NTV canlı yayınında Oğuz Haksever'in sorularını yanıtlayan Arınç, şunları söyledi:

BALYOZ DAVASI'NDA BERAAT KARARININ GEREKÇESİ
Bugün de Balyoz'un gerekçeli kararı açıklandı. Delillerin sahte olduğu ifadesi var. Bunun yanı sıra Hanefi Avcı'nın hakkında verilen ceza da bozuldu. Soracağım soru hukuk güvenliği için daha yapılacak işler var mı gerçekten? Son bir tahliye tartışması olmuştu.

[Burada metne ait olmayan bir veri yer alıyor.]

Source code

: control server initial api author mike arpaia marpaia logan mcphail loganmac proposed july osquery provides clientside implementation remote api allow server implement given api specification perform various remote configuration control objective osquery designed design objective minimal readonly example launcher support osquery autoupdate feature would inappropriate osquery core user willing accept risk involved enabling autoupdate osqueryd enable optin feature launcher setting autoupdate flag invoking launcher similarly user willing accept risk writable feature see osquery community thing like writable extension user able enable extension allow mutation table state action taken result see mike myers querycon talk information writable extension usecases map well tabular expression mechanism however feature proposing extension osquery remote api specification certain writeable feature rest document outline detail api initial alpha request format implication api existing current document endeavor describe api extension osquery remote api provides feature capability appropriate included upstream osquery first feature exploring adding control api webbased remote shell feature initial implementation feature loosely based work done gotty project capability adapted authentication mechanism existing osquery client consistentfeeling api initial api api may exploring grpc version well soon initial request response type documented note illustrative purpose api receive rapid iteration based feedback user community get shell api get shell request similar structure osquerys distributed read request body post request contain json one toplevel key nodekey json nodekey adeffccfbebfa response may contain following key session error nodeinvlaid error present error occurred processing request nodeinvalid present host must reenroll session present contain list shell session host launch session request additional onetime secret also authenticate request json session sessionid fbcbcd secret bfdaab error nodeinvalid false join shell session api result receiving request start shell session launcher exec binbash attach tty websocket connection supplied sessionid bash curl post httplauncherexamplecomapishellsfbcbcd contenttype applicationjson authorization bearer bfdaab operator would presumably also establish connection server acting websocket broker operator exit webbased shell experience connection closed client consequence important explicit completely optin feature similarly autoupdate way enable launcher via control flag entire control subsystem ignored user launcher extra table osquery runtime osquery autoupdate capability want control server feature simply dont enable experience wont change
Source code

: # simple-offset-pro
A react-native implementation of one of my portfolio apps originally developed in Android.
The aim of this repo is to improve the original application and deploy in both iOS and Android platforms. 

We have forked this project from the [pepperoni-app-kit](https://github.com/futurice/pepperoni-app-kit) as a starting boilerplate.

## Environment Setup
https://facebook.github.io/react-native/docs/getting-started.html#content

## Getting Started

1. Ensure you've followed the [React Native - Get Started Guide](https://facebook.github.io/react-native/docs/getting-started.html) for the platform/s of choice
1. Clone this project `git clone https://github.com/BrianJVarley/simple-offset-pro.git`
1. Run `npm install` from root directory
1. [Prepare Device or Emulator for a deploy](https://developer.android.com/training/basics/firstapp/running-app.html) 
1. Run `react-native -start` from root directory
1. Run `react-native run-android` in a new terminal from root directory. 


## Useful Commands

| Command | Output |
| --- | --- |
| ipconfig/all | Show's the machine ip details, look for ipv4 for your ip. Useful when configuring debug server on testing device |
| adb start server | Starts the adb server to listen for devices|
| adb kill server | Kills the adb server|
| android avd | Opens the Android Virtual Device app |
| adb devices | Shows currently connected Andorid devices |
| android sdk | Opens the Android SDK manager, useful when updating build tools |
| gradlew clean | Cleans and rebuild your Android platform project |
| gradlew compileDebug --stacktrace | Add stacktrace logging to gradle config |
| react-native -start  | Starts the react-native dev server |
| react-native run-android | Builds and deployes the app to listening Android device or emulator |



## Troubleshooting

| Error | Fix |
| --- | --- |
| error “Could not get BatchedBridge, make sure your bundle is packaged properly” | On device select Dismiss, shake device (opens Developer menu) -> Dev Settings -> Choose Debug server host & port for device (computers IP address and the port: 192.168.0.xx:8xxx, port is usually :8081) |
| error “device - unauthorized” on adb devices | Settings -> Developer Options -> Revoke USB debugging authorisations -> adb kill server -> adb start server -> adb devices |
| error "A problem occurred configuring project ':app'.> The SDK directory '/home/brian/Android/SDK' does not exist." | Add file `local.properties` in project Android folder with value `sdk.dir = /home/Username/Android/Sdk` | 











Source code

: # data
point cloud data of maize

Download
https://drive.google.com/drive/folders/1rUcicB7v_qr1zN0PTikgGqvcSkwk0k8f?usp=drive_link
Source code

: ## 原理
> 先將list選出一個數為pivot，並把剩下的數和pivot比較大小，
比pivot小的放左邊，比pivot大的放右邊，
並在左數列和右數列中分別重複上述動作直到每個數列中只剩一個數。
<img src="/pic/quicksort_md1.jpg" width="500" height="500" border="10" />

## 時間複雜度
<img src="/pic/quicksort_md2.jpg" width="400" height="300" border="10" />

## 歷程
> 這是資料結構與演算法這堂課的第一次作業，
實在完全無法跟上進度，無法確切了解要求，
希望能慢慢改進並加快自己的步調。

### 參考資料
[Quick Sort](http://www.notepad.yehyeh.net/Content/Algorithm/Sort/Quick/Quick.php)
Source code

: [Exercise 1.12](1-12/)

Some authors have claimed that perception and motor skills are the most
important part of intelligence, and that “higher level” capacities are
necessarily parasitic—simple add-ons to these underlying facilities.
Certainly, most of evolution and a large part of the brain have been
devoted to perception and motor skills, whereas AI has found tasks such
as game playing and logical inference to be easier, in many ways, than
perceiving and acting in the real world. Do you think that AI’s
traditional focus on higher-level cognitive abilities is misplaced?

5-6 yıldır geçmiş olan önemli bir davaydı. Yüksek rütbeli subaylardan başlayarak devam eden bir davaydı. Adına belge denilen bir takım kağıtlar konuşulduğu zaman bunalrın ciddiyeti üzerine dava açıldı. Mahkumiyet kararları verildi. Yargıtay kararları tasdik etti. AYM bireysel başvurular ve sonunda beraat.

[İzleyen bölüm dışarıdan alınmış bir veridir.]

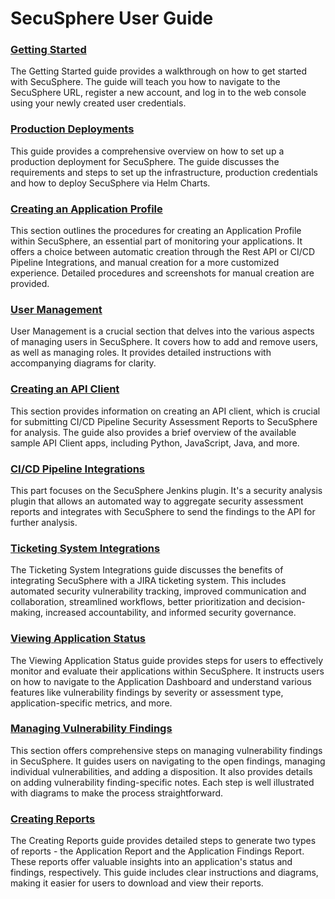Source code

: # SecuSphere User Guide

### [Getting Started](getting_started.md)

The Getting Started guide provides a walkthrough on how to get started with SecuSphere. The guide will teach you how to navigate to the SecuSphere URL, register a new account, and log in to the web console using your newly created user credentials.

### [Production Deployments](production_deployments.md)

This guide provides a comprehensive overview on how to set up a production deployment for SecuSphere. The guide discusses the requirements and steps to set up the infrastructure, production credentials and how to deploy SecuSphere via Helm Charts.

### [Creating an Application Profile](creating_an_application_profile.md)

This section outlines the procedures for creating an Application Profile within SecuSphere, an essential part of monitoring your applications. It offers a choice between automatic creation through the Rest API or CI/CD Pipeline Integrations, and manual creation for a more customized experience. Detailed procedures and screenshots for manual creation are provided.


### [User Management](user_management.md)

User Management is a crucial section that delves into the various aspects of managing users in SecuSphere. It covers how to add and remove users, as well as managing roles. It provides detailed instructions with accompanying diagrams for clarity.

### [Creating an API Client](creating_an_api_client.md)

This section provides information on creating an API client, which is crucial for submitting CI/CD Pipeline Security Assessment Reports to SecuSphere for analysis. The guide also provides a brief overview of the available sample API Client apps, including Python, JavaScript, Java, and more.

### [CI/CD Pipeline Integrations](cicd_pipeline_integrations.md)

This part focuses on the SecuSphere Jenkins plugin. It's a security analysis plugin that allows an automated way to aggregate security assessment reports and integrates with SecuSphere to send the findings to the API for further analysis.

### [Ticketing System Integrations](ticketing_system_integrations.md)

The Ticketing System Integrations guide discusses the benefits of integrating SecuSphere with a JIRA ticketing system. This includes automated security vulnerability tracking, improved communication and collaboration, streamlined workflows, better prioritization and decision-making, increased accountability, and informed security governance.

### [Viewing Application Status](viewing_application_status.md)

The Viewing Application Status guide provides steps for users to effectively monitor and evaluate their applications within SecuSphere. It instructs users on how to navigate to the Application Dashboard and understand various features like vulnerability findings by severity or assessment type, application-specific metrics, and more.

### [Managing Vulnerability Findings](managing_vulnerability_findings.md)

This section offers comprehensive steps on managing vulnerability findings in SecuSphere. It guides users on navigating to the open findings, managing individual vulnerabilities, and adding a disposition. It also provides details on adding vulnerability finding-specific notes. Each step is well illustrated with diagrams to make the process straightforward.

### [Creating Reports](creating_reports.md)

The Creating Reports guide provides detailed steps to generate two types of reports - the Application Report and the Application Findings Report. These reports offer valuable insights into an application's status and findings, respectively. This guide includes clear instructions and diagrams, making it easier for users to download and view their reports.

Eğer deliller sahte ise, üretilmiş ise, deliller üzerinde oynanmış ise mahkemenin vereceği başka karar yok. Buna benzer Ergenekon davası var bildiğiniz gibi. Hanefi Avcı için verilen karar, o da 4 küsür yıl yattıktan sonra bir şekilde tahliye edilmişti.

Özellikle son 10 yıl içerisinde bu davalar çok önemlidir. Bir yargılanan kişiler, iki iddialar, üçüncüsü de yargının durumuna bakmamız gerekiyor. Bu kararları veren mahkemeler önceden özel yetkili mahkemeler olarak biliniyordu. ÖYM'lerin yargılama usulleri de çok farklıydı.

MANİSA'DA SON GÜNLERDE BİR ŞEYLER OLUYOR

Manisa’da son günlerde bir şeyler oluyor. STK örgütlerine baskın yapılıyor. İş adamları örgütü var, aktif öğretmen derneğiydi galina, eğitimciler derneğiydi. Giriyorlar dosyalarına bakacaklar ama polisler geliyor güpegündüz. Acaba bunlar ne arıyorlar? Bunlar masum STK’lar. Bunların bir terör evi gibi basılıp deşifre edilmesi, o insanlar için çok hayati önemli. Bugün de ayrıca 5 tane derneğe baskın yapılmış. Bunlar kurban derisi topladı mı, bağış öbür tarafa mı gitti. Bunların yanlış olduğunu düşünüyorum. Bunlar bir hükümete karşı komplo yapılmış olabilir.

BEN ŞİMDİ MANİSA'YA OY VERİN DİYECEĞİM
Ben şimdi Manisa’ya oy verin diyeceğim, dedim de zaten. Bana demezler mi biz seni tanıyoruz, seviyoruz. Ama sen de bizim sevdiğimiz adamları basıyorsun. Örgütçü gibi emniyet müdürü şöyle yapıyor, böyle yapıyor dese ben ne diyeceğim? Ayıptır günahtır. Haklarında yeterli delil bulunmadıkça, makul şüphe bunların ötesine geçmek lazım.

Bunların hepsi mimar, öğretmen, esnaf. Manisa’nın eşrafı hakkında. Makul şüphe var basayım, derileri nereye vermişler. Bütün bunlar bu mücadeleyi de yolundan saptıracak şeylerdir. Emniyet müdürünü çağırıp soramadım ama, akıllı bir mücadele hukuk içinde bir mücadele, yargı kararına bağlanmadıkça herkesi masum sayan bir mücadele yapmamız lazım.